**Exercise instructions**
Could you reproduce everything in the listing from its start down to the line containing "0.047323, 0.965011, 1.355315]]", replacing "pose line" with "motion line" and leaving all else unchanged?

(Extracted data begins)

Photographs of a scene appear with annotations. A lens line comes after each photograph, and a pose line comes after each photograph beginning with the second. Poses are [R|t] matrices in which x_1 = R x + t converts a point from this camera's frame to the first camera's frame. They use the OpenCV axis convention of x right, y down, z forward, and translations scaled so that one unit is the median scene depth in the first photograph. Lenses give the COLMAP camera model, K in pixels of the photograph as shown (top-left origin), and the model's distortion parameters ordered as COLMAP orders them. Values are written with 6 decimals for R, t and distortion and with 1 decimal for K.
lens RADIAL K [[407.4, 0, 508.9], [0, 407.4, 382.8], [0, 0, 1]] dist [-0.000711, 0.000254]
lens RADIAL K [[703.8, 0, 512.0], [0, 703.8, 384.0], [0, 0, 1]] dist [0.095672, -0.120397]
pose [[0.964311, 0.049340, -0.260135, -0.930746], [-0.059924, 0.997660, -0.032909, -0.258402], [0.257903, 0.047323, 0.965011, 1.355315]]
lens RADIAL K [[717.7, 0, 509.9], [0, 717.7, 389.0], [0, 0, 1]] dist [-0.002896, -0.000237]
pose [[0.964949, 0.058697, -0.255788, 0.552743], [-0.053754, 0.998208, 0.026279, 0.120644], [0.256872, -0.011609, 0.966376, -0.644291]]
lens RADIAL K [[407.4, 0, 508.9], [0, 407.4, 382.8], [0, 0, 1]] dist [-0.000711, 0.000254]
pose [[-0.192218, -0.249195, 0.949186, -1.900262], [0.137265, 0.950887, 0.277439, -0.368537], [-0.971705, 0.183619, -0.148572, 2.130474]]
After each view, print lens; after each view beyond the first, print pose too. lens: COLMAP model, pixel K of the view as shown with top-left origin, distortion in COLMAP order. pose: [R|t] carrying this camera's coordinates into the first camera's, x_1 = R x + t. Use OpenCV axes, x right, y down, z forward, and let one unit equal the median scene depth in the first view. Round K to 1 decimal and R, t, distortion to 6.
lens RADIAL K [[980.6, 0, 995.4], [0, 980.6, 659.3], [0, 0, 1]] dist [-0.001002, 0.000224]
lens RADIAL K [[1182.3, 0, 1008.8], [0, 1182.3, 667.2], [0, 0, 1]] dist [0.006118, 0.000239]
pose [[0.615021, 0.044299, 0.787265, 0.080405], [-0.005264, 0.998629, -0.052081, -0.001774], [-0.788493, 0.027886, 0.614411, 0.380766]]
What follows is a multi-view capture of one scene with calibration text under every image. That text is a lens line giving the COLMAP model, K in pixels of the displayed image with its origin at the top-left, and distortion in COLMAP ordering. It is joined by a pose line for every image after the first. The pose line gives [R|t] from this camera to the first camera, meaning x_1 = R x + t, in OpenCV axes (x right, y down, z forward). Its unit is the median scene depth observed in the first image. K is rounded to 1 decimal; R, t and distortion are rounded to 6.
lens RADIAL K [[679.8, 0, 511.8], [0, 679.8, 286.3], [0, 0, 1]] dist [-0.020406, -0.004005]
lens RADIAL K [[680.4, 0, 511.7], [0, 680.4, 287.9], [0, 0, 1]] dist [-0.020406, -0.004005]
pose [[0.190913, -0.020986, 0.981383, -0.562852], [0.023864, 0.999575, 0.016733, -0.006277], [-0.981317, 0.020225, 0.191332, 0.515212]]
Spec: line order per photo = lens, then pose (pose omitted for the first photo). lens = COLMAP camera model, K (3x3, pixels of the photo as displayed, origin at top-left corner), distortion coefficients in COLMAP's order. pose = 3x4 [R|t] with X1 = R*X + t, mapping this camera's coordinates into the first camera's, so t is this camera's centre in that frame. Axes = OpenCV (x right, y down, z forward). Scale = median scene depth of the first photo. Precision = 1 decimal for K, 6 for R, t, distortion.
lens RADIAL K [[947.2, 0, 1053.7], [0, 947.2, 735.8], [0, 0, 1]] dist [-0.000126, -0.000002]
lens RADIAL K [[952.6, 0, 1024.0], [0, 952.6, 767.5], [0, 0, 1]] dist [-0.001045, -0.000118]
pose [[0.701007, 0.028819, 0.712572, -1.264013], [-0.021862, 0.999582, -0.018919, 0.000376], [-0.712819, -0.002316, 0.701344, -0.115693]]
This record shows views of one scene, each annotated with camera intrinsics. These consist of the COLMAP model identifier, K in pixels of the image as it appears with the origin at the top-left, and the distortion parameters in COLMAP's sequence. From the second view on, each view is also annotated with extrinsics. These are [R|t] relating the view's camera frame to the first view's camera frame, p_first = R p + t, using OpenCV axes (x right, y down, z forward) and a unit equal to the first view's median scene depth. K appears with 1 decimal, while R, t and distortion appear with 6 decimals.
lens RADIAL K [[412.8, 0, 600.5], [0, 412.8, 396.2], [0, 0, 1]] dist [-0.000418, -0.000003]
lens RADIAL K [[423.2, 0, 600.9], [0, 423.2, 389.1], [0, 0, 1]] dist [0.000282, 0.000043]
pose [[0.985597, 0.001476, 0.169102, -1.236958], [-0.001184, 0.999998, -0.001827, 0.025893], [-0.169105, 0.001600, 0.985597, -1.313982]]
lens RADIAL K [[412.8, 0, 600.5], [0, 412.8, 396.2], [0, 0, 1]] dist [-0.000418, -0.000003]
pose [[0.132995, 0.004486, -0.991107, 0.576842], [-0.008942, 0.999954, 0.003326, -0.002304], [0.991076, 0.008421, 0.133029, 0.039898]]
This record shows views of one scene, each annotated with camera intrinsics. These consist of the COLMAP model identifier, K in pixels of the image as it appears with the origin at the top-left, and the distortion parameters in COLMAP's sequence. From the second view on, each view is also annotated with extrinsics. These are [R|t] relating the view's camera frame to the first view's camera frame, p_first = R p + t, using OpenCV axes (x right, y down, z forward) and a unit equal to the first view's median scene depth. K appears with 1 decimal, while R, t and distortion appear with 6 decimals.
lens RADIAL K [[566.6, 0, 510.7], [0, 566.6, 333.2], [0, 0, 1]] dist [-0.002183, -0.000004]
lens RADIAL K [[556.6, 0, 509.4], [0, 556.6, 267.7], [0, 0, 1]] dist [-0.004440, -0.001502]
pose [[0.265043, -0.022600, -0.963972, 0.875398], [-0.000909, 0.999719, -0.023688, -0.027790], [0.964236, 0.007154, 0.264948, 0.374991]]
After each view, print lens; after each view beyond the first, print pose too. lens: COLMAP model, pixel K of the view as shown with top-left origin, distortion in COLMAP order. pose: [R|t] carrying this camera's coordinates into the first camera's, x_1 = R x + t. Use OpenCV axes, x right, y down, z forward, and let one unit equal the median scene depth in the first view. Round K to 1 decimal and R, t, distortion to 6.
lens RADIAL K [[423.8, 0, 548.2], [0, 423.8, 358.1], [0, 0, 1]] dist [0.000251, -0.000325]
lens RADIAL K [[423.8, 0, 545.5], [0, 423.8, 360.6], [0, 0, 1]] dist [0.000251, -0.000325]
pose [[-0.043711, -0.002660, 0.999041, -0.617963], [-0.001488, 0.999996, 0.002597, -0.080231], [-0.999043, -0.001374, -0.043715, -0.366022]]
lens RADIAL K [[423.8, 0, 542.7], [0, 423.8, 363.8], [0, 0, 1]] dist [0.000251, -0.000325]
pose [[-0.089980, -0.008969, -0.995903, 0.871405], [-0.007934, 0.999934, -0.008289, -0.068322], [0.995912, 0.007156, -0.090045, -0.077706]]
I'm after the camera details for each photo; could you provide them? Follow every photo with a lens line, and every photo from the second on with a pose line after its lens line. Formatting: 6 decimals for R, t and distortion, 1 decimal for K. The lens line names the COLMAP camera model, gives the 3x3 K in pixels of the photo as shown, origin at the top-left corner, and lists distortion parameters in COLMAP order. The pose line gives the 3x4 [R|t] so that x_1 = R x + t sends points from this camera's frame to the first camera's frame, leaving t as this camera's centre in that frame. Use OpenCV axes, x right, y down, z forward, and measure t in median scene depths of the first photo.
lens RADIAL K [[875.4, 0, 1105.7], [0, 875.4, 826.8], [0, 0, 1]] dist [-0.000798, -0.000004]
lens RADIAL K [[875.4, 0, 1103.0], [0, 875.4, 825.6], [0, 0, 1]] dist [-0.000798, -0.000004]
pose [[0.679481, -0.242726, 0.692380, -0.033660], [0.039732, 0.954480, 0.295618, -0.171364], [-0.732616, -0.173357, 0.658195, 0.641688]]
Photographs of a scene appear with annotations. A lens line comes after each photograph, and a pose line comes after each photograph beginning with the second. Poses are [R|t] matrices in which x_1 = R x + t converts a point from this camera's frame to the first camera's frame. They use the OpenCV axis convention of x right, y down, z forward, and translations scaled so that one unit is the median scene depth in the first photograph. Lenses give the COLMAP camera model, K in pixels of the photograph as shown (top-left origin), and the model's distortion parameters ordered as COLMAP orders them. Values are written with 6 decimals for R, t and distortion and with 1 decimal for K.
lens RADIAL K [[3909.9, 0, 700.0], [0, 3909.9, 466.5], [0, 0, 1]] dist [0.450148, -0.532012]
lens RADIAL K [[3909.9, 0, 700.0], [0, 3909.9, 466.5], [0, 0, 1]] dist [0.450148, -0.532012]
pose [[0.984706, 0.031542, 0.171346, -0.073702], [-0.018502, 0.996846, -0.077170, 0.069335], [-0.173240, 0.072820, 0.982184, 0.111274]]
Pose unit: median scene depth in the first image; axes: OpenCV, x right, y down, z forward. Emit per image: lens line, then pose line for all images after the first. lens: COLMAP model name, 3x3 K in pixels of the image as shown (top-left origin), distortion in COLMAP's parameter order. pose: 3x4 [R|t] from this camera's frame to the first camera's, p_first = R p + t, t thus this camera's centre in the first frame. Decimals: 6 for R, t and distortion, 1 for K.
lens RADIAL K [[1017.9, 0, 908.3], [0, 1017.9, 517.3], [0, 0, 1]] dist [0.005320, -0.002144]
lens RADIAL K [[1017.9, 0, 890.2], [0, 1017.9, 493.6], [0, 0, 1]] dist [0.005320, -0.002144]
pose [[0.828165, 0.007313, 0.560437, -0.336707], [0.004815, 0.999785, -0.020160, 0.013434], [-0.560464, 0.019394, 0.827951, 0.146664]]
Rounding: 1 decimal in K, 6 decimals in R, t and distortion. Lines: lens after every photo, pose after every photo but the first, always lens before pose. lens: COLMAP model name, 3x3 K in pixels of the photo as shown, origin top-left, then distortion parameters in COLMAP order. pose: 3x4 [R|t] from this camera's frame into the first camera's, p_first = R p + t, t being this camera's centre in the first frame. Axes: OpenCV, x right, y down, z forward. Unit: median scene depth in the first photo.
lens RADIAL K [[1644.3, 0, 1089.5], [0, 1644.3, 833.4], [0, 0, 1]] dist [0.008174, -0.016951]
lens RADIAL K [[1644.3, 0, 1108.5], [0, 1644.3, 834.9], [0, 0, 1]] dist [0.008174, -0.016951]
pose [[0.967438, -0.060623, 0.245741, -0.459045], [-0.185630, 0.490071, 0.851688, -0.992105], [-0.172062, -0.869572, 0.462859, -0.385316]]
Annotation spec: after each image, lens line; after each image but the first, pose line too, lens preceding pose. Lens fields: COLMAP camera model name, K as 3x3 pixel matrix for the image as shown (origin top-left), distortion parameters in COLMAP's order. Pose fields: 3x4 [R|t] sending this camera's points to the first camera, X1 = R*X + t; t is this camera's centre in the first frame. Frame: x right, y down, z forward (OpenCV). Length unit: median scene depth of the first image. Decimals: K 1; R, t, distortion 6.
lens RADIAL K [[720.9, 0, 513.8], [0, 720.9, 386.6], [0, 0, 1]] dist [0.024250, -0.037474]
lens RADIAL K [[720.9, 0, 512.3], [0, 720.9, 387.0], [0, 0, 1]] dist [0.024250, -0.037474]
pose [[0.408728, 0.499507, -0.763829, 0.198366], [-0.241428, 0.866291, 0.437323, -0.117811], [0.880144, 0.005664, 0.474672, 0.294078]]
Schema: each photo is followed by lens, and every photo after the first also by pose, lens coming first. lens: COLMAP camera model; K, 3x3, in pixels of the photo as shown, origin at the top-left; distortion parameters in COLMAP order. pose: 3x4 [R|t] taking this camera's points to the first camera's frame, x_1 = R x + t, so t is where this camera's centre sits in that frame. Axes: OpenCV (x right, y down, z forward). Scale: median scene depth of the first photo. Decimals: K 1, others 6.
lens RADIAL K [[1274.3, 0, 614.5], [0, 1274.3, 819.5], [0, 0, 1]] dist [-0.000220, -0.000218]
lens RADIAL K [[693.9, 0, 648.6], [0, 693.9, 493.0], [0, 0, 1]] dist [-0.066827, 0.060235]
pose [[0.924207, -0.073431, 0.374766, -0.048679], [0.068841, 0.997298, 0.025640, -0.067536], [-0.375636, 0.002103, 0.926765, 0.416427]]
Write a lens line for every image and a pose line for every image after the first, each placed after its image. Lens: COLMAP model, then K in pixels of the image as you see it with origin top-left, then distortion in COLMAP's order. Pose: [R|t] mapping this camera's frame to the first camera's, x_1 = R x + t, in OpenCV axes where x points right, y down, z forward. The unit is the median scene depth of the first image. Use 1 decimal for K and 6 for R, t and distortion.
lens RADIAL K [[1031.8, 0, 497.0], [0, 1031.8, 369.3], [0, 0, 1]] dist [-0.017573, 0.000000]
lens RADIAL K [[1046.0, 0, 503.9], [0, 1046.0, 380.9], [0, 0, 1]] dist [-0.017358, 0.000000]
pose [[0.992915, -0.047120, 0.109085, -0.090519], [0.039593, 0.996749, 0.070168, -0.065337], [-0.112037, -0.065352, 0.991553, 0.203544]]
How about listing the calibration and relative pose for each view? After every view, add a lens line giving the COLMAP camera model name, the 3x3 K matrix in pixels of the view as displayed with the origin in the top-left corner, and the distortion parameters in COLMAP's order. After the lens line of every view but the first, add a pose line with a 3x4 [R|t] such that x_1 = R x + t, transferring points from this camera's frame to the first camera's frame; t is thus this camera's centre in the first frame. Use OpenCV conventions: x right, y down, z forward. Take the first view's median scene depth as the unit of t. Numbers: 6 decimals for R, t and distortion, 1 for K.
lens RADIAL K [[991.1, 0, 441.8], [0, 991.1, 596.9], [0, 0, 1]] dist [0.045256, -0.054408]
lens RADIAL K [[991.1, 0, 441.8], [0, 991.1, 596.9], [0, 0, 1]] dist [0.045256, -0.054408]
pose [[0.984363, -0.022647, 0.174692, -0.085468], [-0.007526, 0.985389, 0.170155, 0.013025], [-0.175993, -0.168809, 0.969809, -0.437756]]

(Extracted data ends)

**Answer for this exercise**
Photographs of a scene appear with annotations. A lens line comes after each photograph, and a motion line comes after each photograph beginning with the second. Poses are [R|t] matrices in which x_1 = R x + t converts a point from this camera's frame to the first camera's frame. They use the OpenCV axis convention of x right, y down, z forward, and translations scaled so that one unit is the median scene depth in the first photograph. Lenses give the COLMAP camera model, K in pixels of the photograph as shown (top-left origin), and the model's distortion parameters ordered as COLMAP orders them. Values are written with 6 decimals for R, t and distortion and with 1 decimal for K.
lens RADIAL K [[407.4, 0, 508.9], [0, 407.4, 382.8], [0, 0, 1]] dist [-0.000711, 0.000254]
lens RADIAL K [[703.8, 0, 512.0], [0, 703.8, 384.0], [0, 0, 1]] dist [0.095672, -0.120397]
pose [[0.964311, 0.049340, -0.260135, -0.930746], [-0.059924, 0.997660, -0.032909, -0.258402], [0.257903, 0.047323, 0.965011, 1.355315]]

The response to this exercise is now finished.